Anthony Clare and I were planning to write a book together about happiness, but then he died. (There is quite a lot of death in the pages that follow, but don’t let it get you down. As Shakespeare reminds us: ‘All that lives must die, passing through nature to eternity.’) This book includes all that I learnt from Anthony Clare and what I have discovered since.

And what are my credentials? They don’t amount to much. I am a former European Monopoly Champion and the founder of the National Scrabble Championships. I have been interested in ‘fun’ and the importance of play and playfulness for a long time. I am a former chairman and now vice-president of the National Playing Fields Association – which is how I came to meet the Duke of Edinburgh. (There is a word of advice from him in here, too.) Play, sport and recreation contribute to happiness, for sure. So does entertainment. I have written ‘cosy’ murder mysteries – as Oscar Wilde said, ‘There is nothing quite like an unexpected death for lifting the spirits.’ I have produced plays. I have written about and appeared in pantomime. I have played Malvolio and Lady Bracknell in two of the English language’s greatest comedies, Twelfth Night and The Importance of Being Earnest. In the 1980s, at TV-am, Britain’s first commercial breakfast television channel, I wore brightly-coloured jumpers because the station’s Australian boss, Bruce Gyngell, was convinced that having the presenters wearing sunny colours made the viewers feel sunny too.

At around that time, I founded the Teddy Bear Museum in Stratford-upon-Avon – which I hope brought happiness to some. Then in the 1990s, as a backbench MP, I introduced a private member’s bill that became the 1994 Marriage Act and for the first time allowed civil weddings to be held in venues other than register offices. I know that brought happiness to many. (As we all know, a wedding day is almost always a happy one. It’s what comes after that causes the problems.)

There is a case for saying that my family has been in the happiness business for generations. My forebears include Jeremiah Brandreth – in 1817 the last man in England to be beheaded for treason. He was a revolutionary, but a poor one, known at the time as ‘the hopeless radical’. I see myself as ‘the hopeful radical’. And my great-great-great-grandfather, Dr Benjamin Brandreth, went to America in the 1830s and made his fortune – manufacturing and selling Happy Pills. These were little vegetable pills and they cured everything. Whatever the ailment, Brandreth’s Pills were the remedy. Dr Brandreth ended his days a multi-millionaire and a New York State Senator. He was also a pioneer of mass-market advertising. Thomas Baggs, of Birmingham University, would have admired him.

Baggs, incidentally, is a name with five letters – like Gyles.
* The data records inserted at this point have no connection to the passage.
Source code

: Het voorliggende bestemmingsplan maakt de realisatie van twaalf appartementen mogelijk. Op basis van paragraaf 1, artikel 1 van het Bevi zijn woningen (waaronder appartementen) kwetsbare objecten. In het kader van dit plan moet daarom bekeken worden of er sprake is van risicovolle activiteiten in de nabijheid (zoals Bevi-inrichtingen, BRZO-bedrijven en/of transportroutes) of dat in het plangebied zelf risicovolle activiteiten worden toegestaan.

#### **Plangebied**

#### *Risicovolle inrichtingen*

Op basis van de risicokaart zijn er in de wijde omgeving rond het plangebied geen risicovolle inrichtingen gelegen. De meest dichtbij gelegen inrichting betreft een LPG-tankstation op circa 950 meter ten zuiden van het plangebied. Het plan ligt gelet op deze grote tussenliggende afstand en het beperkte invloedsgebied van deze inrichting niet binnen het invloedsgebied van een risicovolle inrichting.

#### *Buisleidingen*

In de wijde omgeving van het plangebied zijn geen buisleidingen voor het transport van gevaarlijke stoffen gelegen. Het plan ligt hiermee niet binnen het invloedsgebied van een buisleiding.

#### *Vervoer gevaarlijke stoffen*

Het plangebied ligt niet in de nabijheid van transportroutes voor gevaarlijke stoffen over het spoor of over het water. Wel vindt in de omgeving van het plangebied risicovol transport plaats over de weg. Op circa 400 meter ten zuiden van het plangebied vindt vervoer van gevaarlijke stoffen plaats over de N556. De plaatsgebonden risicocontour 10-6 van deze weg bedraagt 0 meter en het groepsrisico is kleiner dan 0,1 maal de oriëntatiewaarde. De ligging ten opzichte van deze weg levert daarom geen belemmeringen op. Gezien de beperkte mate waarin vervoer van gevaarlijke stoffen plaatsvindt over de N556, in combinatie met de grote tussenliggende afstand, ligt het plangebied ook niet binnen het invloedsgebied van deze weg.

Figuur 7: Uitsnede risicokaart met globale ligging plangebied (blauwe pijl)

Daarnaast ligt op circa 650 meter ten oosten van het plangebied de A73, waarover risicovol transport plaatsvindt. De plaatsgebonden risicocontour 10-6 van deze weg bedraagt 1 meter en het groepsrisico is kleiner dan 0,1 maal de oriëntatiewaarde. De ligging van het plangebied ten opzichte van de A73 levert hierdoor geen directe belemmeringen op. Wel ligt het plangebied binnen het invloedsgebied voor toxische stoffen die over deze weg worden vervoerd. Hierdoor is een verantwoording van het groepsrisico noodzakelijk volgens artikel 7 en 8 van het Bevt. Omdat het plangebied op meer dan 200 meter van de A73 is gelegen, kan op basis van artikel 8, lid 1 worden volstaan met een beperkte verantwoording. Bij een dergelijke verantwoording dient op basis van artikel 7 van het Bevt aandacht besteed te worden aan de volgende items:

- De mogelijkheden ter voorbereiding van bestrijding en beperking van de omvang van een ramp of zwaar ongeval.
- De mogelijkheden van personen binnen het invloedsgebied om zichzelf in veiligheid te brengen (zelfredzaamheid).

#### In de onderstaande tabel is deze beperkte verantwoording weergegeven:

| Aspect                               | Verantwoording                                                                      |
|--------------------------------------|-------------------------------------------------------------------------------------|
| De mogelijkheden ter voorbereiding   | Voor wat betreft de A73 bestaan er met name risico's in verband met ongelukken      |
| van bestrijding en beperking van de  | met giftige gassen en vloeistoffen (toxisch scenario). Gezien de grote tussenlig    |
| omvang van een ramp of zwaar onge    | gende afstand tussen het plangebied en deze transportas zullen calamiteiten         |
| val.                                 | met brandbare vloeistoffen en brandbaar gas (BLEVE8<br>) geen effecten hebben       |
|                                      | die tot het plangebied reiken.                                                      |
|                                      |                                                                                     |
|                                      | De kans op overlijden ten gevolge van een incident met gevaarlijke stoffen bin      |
This may be significant. Oscar Wilde believed that you need just five letters in your name if you are to make a mark on the world. He gave OSCAR and WILDE as two examples and PLATO and JESUS and JUMBO as three more. (In New York, Oscar was introduced to Jumbo the Elephant by Benjamin Brandreth’s friend and admirer, the circus owner, P T Barnum. The thought of Oscar Wilde meeting Jumbo the Elephant is a happy one, isn’t it?)
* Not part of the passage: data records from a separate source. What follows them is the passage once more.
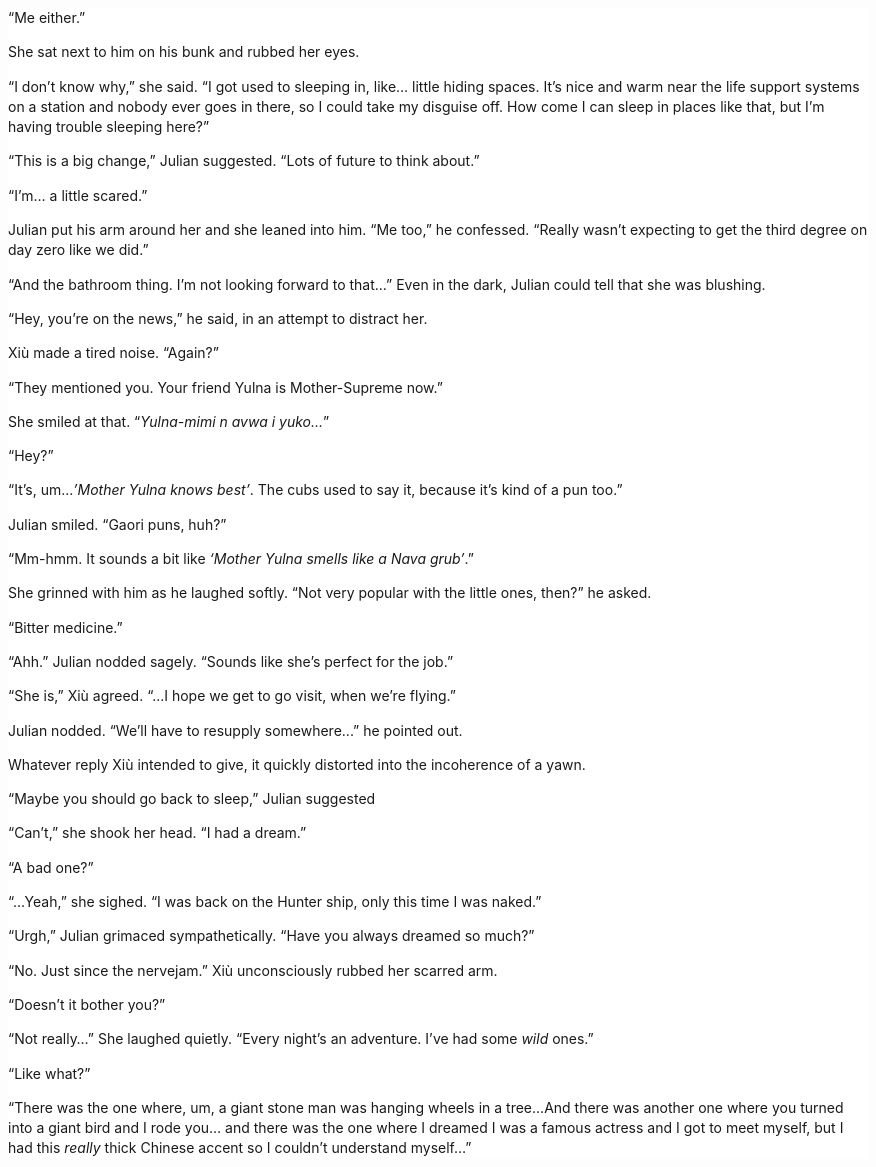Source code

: “Me either.”

She sat next to him on his bunk and rubbed her eyes.

“I don’t know why,” she said. “I got used to sleeping in, like… little hiding spaces. It’s nice and warm near the life support systems on a station and nobody ever goes in there, so I could take my disguise off. How come I can sleep in places like that, but I’m having trouble sleeping here?”

“This is a big change,” Julian suggested. “Lots of future to think about.”

“I’m… a little scared.”

Julian put his arm around her and she leaned into him. “Me too,” he confessed. “Really wasn’t expecting to get the third degree on day zero like we did.”

“And the bathroom thing. I’m not looking forward to that...” Even in the dark, Julian could tell that she was blushing.

“Hey, you’re on the news,” he said, in an attempt to distract her.

Xiù made a tired noise. “Again?”

“They mentioned you. Your friend Yulna is Mother-Supreme now.”

She smiled at that. “*Yulna-mimi n avwa i yuko...*”

“Hey?”

“It’s, um...*’Mother Yulna knows best’*. The cubs used to say it, because it’s kind of a pun too.”

Julian smiled. “Gaori puns, huh?”

“Mm-hmm. It sounds a bit like *‘Mother Yulna smells like a Nava grub’*.”

She grinned with him as he laughed softly. “Not very popular with the little ones, then?” he asked.

“Bitter medicine.”

“Ahh.” Julian nodded sagely. “Sounds like she’s perfect for the job.”

“She is,” Xiù agreed. “...I hope we get to go visit, when we’re flying.”

Julian nodded. “We’ll have to resupply somewhere...” he pointed out.

Whatever reply Xiù intended to give, it quickly distorted into the incoherence of a yawn.

“Maybe you should go back to sleep,” Julian suggested

“Can’t,” she shook her head. “I had a dream.”

“A bad one?”

“...Yeah,” she sighed. “I was back on the Hunter ship, only this time I was naked.”

“Urgh,” Julian grimaced sympathetically. “Have you always dreamed so much?”

“No. Just since the nervejam.” Xiù unconsciously rubbed her scarred arm.

“Doesn’t it bother you?”

“Not really…” She laughed quietly. “Every night’s an adventure. I’ve had some *wild* ones.”

“Like what?”

“There was the one where, um, a giant stone man was hanging wheels in a tree...And there was another one where you turned into a giant bird and I rode you… and there was the one where I dreamed I was a famous actress and I got to meet myself, but I had this *really* thick Chinese accent so I couldn’t understand myself…”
Thank you for reading this book. I am dedicating it to my wife Michele, in this, the year that marks our fortieth wedding anniversary. She has given me all the profound sources of happiness in my life: our life together, our three children and our six grandchildren.

This has been a personal journey, but it has taken me somewhere anyone can go. The secrets of happiness are available to all. Remembering them is simple. Mastering them is hard.